• Prompt: Give back all the data below exactly as it is shown.

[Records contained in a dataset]

---+---

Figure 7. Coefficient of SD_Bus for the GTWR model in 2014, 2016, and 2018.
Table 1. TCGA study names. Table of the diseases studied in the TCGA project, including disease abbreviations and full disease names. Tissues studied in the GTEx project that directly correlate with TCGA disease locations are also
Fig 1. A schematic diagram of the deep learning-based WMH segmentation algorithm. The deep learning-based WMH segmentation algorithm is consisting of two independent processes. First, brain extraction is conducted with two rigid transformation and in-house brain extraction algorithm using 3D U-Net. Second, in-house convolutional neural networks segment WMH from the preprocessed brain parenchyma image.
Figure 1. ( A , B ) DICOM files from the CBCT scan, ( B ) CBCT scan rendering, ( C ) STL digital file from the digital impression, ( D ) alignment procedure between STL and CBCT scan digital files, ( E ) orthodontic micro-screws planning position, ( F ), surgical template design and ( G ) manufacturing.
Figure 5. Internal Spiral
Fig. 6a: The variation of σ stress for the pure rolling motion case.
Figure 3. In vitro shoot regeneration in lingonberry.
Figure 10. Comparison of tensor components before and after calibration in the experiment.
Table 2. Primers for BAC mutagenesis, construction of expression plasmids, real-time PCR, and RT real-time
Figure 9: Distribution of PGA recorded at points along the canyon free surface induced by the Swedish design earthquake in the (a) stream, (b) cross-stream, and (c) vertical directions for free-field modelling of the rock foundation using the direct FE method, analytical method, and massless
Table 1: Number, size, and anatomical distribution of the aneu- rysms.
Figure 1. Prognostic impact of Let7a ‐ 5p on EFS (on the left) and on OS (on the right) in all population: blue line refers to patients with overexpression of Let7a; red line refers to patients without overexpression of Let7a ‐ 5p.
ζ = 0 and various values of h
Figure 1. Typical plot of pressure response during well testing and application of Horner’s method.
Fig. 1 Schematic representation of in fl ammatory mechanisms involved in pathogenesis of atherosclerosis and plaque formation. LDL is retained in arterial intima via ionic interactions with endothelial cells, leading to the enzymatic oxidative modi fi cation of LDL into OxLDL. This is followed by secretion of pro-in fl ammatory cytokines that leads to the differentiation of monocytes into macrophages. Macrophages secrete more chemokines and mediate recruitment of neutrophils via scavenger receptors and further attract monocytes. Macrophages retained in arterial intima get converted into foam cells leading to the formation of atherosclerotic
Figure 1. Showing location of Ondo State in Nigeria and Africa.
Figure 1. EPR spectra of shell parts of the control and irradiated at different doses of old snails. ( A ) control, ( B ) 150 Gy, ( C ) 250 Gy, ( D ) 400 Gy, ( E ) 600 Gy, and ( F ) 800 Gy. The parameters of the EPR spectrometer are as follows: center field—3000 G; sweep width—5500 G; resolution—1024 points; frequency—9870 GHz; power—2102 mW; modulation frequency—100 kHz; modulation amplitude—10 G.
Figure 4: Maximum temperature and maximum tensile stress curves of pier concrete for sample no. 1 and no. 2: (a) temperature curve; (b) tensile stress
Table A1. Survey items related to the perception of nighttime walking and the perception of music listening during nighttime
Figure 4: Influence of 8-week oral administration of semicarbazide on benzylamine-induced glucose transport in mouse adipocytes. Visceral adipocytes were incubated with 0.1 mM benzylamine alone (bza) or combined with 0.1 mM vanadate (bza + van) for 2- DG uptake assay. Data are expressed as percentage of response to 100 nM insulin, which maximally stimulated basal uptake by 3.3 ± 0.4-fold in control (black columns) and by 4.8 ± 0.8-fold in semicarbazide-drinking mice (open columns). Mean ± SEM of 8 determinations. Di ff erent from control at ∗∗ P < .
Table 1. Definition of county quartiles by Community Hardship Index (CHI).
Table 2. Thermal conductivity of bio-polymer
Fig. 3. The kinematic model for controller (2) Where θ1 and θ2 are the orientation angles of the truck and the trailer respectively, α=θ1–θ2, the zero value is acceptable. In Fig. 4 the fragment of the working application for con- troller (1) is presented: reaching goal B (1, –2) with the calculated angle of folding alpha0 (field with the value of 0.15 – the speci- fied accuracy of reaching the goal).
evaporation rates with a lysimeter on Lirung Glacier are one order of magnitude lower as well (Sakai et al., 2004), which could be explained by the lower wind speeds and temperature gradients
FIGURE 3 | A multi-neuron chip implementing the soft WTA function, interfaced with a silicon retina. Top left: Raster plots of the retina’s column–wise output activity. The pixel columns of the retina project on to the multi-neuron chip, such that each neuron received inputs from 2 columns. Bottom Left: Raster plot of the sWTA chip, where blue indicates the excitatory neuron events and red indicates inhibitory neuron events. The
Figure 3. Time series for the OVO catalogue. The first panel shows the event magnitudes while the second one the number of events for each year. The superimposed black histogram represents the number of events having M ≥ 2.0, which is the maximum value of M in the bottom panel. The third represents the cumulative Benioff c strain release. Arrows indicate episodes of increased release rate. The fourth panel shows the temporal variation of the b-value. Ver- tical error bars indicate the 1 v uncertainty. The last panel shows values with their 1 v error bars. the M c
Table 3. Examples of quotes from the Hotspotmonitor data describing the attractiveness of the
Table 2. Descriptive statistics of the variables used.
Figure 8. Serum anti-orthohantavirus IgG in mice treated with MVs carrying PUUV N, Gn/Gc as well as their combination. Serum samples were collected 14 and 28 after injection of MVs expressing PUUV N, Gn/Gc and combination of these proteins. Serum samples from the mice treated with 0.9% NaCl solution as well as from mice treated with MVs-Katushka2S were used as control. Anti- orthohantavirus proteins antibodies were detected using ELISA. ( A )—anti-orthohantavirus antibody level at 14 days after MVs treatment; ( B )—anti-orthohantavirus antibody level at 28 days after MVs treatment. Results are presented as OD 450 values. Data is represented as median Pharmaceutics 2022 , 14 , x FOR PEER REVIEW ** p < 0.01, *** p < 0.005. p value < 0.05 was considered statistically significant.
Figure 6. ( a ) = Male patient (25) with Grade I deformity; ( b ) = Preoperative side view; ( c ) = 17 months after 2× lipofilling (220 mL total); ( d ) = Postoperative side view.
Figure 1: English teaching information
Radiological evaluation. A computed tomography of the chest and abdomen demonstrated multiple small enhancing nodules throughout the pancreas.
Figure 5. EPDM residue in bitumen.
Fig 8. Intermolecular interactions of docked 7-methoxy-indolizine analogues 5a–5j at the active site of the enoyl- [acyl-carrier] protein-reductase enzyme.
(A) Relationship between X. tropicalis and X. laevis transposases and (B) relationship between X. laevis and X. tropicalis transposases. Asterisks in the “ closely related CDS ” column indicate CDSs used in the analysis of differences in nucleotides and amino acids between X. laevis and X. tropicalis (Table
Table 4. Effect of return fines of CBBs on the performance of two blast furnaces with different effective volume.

---+---

• Result for this task:
Figure 7. Coefficient of SD_Bus for the GTWR model in 2014, 2016, and 2018.
Table 1. TCGA study names. Table of the diseases studied in the TCGA project, including disease abbreviations and full disease names. Tissues studied in the GTEx project that directly correlate with TCGA disease locations are also
Fig 1. A schematic diagram of the deep learning-based WMH segmentation algorithm. The deep learning-based WMH segmentation algorithm is consisting of two independent processes. First, brain extraction is conducted with two rigid transformation and in-house brain extraction algorithm using 3D U-Net. Second, in-house convolutional neural networks segment WMH from the preprocessed brain parenchyma image.
Figure 1. ( A , B ) DICOM files from the CBCT scan, ( B ) CBCT scan rendering, ( C ) STL digital file from the digital impression, ( D ) alignment procedure between STL and CBCT scan digital files, ( E ) orthodontic micro-screws planning position, ( F ), surgical template design and ( G ) manufacturing.
Figure 5. Internal Spiral
Fig. 6a: The variation of σ stress for the pure rolling motion case.
Figure 3. In vitro shoot regeneration in lingonberry.
Figure 10. Comparison of tensor components before and after calibration in the experiment.
Table 2. Primers for BAC mutagenesis, construction of expression plasmids, real-time PCR, and RT real-time
Figure 9: Distribution of PGA recorded at points along the canyon free surface induced by the Swedish design earthquake in the (a) stream, (b) cross-stream, and (c) vertical directions for free-field modelling of the rock foundation using the direct FE method, analytical method, and massless
Table 1: Number, size, and anatomical distribution of the aneu- rysms.
Figure 1. Prognostic impact of Let7a ‐ 5p on EFS (on the left) and on OS (on the right) in all population: blue line refers to patients with overexpression of Let7a; red line refers to patients without overexpression of Let7a ‐ 5p.
ζ = 0 and various values of h
Figure 1. Typical plot of pressure response during well testing and application of Horner’s method.
Fig. 1 Schematic representation of in fl ammatory mechanisms involved in pathogenesis of atherosclerosis and plaque formation. LDL is retained in arterial intima via ionic interactions with endothelial cells, leading to the enzymatic oxidative modi fi cation of LDL into OxLDL. This is followed by secretion of pro-in fl ammatory cytokines that leads to the differentiation of monocytes into macrophages. Macrophages secrete more chemokines and mediate recruitment of neutrophils via scavenger receptors and further attract monocytes. Macrophages retained in arterial intima get converted into foam cells leading to the formation of atherosclerotic
Figure 1. Showing location of Ondo State in Nigeria and Africa.
Figure 1. EPR spectra of shell parts of the control and irradiated at different doses of old snails. ( A ) control, ( B ) 150 Gy, ( C ) 250 Gy, ( D ) 400 Gy, ( E ) 600 Gy, and ( F ) 800 Gy. The parameters of the EPR spectrometer are as follows: center field—3000 G; sweep width—5500 G; resolution—1024 points; frequency—9870 GHz; power—2102 mW; modulation frequency—100 kHz; modulation amplitude—10 G.
Figure 4: Maximum temperature and maximum tensile stress curves of pier concrete for sample no. 1 and no. 2: (a) temperature curve; (b) tensile stress
Table A1. Survey items related to the perception of nighttime walking and the perception of music listening during nighttime
Figure 4: Influence of 8-week oral administration of semicarbazide on benzylamine-induced glucose transport in mouse adipocytes. Visceral adipocytes were incubated with 0.1 mM benzylamine alone (bza) or combined with 0.1 mM vanadate (bza + van) for 2- DG uptake assay. Data are expressed as percentage of response to 100 nM insulin, which maximally stimulated basal uptake by 3.3 ± 0.4-fold in control (black columns) and by 4.8 ± 0.8-fold in semicarbazide-drinking mice (open columns). Mean ± SEM of 8 determinations. Di ff erent from control at ∗∗ P < .
Table 1. Definition of county quartiles by Community Hardship Index (CHI).
Table 2. Thermal conductivity of bio-polymer
Fig. 3. The kinematic model for controller (2) Where θ1 and θ2 are the orientation angles of the truck and the trailer respectively, α=θ1–θ2, the zero value is acceptable. In Fig. 4 the fragment of the working application for con- troller (1) is presented: reaching goal B (1, –2) with the calculated angle of folding alpha0 (field with the value of 0.15 – the speci- fied accuracy of reaching the goal).
evaporation rates with a lysimeter on Lirung Glacier are one order of magnitude lower as well (Sakai et al., 2004), which could be explained by the lower wind speeds and temperature gradients
FIGURE 3 | A multi-neuron chip implementing the soft WTA function, interfaced with a silicon retina. Top left: Raster plots of the retina’s column–wise output activity. The pixel columns of the retina project on to the multi-neuron chip, such that each neuron received inputs from 2 columns. Bottom Left: Raster plot of the sWTA chip, where blue indicates the excitatory neuron events and red indicates inhibitory neuron events. The
Figure 3. Time series for the OVO catalogue. The first panel shows the event magnitudes while the second one the number of events for each year. The superimposed black histogram represents the number of events having M ≥ 2.0, which is the maximum value of M in the bottom panel. The third represents the cumulative Benioff c strain release. Arrows indicate episodes of increased release rate. The fourth panel shows the temporal variation of the b-value. Ver- tical error bars indicate the 1 v uncertainty. The last panel shows values with their 1 v error bars. the M c
Table 3. Examples of quotes from the Hotspotmonitor data describing the attractiveness of the
Table 2. Descriptive statistics of the variables used.
Figure 8. Serum anti-orthohantavirus IgG in mice treated with MVs carrying PUUV N, Gn/Gc as well as their combination. Serum samples were collected 14 and 28 after injection of MVs expressing PUUV N, Gn/Gc and combination of these proteins. Serum samples from the mice treated with 0.9% NaCl solution as well as from mice treated with MVs-Katushka2S were used as control. Anti- orthohantavirus proteins antibodies were detected using ELISA. ( A )—anti-orthohantavirus antibody level at 14 days after MVs treatment; ( B )—anti-orthohantavirus antibody level at 28 days after MVs treatment. Results are presented as OD 450 values. Data is represented as median Pharmaceutics 2022 , 14 , x FOR PEER REVIEW ** p < 0.01, *** p < 0.005. p value < 0.05 was considered statistically significant.
Figure 6. ( a ) = Male patient (25) with Grade I deformity; ( b ) = Preoperative side view; ( c ) = 17 months after 2× lipofilling (220 mL total); ( d ) = Postoperative side view.
Figure 1: English teaching information
Radiological evaluation. A computed tomography of the chest and abdomen demonstrated multiple small enhancing nodules throughout the pancreas.
Figure 5. EPDM residue in bitumen.
Fig 8. Intermolecular interactions of docked 7-methoxy-indolizine analogues 5a–5j at the active site of the enoyl- [acyl-carrier] protein-reductase enzyme.
(A) Relationship between X. tropicalis and X. laevis transposases and (B) relationship between X. laevis and X. tropicalis transposases. Asterisks in the “ closely related CDS ” column indicate CDSs used in the analysis of differences in nucleotides and amino acids between X. laevis and X. tropicalis (Table
Table 4. Effect of return fines of CBBs on the performance of two blast furnaces with different effective volume.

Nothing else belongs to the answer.